Tengo, especialmente separadas del resto porque forman parte un fascículo casi independiente, las cartas de un amigo inglés. Cada una de ellas es un ejercicio de diferencias y contactos culturales. Son, también, cartas divertidísimas que me permitieron percibir algo de la experiencia de un intelectual vivida con un tono imposible de encontrar en un rioplatense. Todavía sigo recibiendo cartas de este amigo, a quien trato de escribirle cada dos o tres meses sólo para obtener una respuesta que renueve esa relación imaginaria con una cultura diferente. Probablemente porque son las cartas de un extranjero que le escribe a una mujer que es, para él, una extranjera, conservan algo de la novedad intensa de esas cartas escritas y recibidas durante la dictadura militar.

En esos años, también recibí cartas de personas a las que yo conocía casi nada, que no habían sido mis amigos, y que se convirtieron en amigos porque me escribieron una carta. Esas fueron amistades tan intensas como llenas de malentendidos futuros: amistades epistolares, que debieron superar el desafío del encuentro cara a cara.
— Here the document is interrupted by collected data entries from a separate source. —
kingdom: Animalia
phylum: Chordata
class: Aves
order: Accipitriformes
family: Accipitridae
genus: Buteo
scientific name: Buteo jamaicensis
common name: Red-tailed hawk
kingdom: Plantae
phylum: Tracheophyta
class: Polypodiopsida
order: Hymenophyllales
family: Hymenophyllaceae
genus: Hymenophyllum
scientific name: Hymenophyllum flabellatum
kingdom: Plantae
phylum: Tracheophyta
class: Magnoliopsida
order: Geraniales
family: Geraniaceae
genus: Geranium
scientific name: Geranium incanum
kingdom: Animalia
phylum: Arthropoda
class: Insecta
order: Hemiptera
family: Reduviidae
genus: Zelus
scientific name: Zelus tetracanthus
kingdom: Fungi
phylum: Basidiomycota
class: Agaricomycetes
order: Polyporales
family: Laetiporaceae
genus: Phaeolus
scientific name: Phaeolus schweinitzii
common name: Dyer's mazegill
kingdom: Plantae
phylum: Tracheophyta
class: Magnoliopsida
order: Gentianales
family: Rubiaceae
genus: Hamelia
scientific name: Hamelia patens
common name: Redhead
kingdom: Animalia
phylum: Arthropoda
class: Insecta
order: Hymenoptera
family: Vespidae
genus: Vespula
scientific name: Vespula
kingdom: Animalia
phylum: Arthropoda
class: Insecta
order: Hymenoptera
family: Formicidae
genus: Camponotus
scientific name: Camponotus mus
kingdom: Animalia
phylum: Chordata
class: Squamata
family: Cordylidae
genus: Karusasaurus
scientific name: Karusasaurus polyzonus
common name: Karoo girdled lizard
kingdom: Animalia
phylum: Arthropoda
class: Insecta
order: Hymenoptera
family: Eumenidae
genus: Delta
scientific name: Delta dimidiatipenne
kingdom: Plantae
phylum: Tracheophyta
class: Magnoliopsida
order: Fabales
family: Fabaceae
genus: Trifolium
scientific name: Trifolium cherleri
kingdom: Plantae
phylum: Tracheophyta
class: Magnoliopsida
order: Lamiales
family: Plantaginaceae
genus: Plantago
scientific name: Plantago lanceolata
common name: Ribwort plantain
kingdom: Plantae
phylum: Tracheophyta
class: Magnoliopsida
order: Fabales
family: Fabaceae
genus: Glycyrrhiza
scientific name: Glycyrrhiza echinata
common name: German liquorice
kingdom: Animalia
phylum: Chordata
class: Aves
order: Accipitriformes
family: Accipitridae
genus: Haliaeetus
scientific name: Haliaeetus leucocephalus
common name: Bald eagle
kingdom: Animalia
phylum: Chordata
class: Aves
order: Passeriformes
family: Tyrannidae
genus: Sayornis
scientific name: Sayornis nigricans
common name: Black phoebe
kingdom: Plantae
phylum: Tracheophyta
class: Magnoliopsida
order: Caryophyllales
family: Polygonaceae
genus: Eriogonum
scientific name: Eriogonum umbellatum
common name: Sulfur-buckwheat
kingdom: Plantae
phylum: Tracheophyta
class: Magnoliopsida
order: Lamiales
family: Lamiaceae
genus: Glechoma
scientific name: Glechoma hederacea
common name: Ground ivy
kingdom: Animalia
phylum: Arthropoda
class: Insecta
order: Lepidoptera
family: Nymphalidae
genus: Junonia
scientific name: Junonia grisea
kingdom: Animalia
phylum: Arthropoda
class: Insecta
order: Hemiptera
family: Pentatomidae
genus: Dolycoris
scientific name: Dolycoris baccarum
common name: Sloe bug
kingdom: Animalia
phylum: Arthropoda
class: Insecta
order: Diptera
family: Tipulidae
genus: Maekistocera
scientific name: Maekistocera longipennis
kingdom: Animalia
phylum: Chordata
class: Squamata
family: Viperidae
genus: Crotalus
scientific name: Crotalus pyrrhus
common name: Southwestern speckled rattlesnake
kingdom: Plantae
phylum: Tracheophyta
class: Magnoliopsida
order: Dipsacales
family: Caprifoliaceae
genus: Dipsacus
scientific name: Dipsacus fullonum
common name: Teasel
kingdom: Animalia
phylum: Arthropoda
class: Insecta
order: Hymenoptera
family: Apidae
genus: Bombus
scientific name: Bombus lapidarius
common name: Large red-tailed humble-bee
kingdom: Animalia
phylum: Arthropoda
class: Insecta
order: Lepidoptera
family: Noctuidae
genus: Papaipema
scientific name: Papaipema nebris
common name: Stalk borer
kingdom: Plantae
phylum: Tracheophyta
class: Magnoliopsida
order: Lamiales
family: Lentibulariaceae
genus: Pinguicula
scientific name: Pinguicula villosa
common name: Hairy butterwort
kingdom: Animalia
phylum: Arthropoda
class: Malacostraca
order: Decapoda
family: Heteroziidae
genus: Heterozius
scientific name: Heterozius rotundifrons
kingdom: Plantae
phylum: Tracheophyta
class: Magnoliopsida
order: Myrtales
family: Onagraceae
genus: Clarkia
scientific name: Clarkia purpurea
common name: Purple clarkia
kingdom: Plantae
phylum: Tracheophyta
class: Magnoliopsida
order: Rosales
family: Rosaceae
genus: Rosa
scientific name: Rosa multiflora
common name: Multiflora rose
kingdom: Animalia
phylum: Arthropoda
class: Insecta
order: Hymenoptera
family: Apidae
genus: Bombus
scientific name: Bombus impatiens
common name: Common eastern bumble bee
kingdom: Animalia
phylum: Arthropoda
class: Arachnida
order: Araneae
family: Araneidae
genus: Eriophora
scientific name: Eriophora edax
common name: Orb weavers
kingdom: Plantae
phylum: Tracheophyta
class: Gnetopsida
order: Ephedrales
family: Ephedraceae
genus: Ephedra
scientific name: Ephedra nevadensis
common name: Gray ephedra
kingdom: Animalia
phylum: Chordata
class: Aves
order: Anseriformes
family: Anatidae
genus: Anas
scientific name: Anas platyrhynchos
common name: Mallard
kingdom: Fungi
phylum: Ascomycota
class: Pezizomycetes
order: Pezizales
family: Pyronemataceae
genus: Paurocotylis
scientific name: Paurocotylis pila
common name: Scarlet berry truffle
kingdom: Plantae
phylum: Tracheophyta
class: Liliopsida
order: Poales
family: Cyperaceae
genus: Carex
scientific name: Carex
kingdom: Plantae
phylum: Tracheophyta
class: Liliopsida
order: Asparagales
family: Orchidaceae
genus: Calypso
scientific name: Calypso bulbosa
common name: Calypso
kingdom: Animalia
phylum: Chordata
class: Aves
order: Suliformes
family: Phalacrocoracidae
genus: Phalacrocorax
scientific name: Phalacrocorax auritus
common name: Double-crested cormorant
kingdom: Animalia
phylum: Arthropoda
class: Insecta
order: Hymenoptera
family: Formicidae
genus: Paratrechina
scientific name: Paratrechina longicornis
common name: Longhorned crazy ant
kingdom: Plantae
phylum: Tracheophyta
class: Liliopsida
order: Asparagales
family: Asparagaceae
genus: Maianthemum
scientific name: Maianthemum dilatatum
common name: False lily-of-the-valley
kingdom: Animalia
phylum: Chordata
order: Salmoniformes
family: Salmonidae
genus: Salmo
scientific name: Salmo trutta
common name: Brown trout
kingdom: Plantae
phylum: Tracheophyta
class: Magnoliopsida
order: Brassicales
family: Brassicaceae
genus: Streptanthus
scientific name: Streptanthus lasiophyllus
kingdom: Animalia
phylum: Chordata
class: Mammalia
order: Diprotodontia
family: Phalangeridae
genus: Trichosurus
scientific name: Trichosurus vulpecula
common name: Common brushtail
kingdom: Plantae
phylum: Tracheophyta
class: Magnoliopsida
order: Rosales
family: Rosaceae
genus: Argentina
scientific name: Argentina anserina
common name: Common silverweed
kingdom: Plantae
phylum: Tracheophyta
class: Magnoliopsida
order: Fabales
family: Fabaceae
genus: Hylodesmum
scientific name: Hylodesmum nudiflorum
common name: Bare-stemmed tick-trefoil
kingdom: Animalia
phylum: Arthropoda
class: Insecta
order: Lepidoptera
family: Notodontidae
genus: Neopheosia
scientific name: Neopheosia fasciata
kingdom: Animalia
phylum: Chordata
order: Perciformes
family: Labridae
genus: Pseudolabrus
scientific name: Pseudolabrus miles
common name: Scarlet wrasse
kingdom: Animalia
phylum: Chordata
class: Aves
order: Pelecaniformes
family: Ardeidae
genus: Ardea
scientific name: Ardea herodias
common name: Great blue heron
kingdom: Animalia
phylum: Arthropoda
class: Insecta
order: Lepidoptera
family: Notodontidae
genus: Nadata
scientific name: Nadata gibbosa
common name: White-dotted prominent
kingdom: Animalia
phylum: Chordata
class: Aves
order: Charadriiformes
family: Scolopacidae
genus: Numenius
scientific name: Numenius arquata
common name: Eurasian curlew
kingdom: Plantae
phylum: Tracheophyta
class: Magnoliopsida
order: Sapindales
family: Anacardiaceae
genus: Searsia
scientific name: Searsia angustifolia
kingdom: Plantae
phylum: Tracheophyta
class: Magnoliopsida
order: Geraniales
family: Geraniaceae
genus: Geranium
Cuando ese encuentro se produjo, fue necesario traducir en gestos y en palabras ``reales'' los gestos de escritura a los que nos habíamos acostumbrado. Sólo unas pocas amistades epistolares se convirtieron en amistades ``presenciales''. Sin embargo, en el momento de las cartas, para mí, esos desconocidos eran amigos del alma, tanto como los conocidos. Las cartas tenían poder, instauraban la confianza e, inlcuso, la confidencia.

No sé cómo fueron leídas mis respuestas a las cartas que recibí en esos años. Puedo hablar de las esperanzas que yo descifraba en las cartas que recibía, de las desilusiones y los entusiasmos. Puedo recordar la ansiedad con que abría la casillla de correos y el golpe eléctrico que subía desde el estómago en el momento en que rompía el sobre y desdoblaba la hoja de papel de la que, a veces, produciendo una felicidad todavía más intensa, caía el recorte de un diario o una fotocopia. Pero no sé qué pasaba con mis cartas. Esa otra cara de la relación se me escapa. Como en toda amistad, hay un punto que será siempre ciego.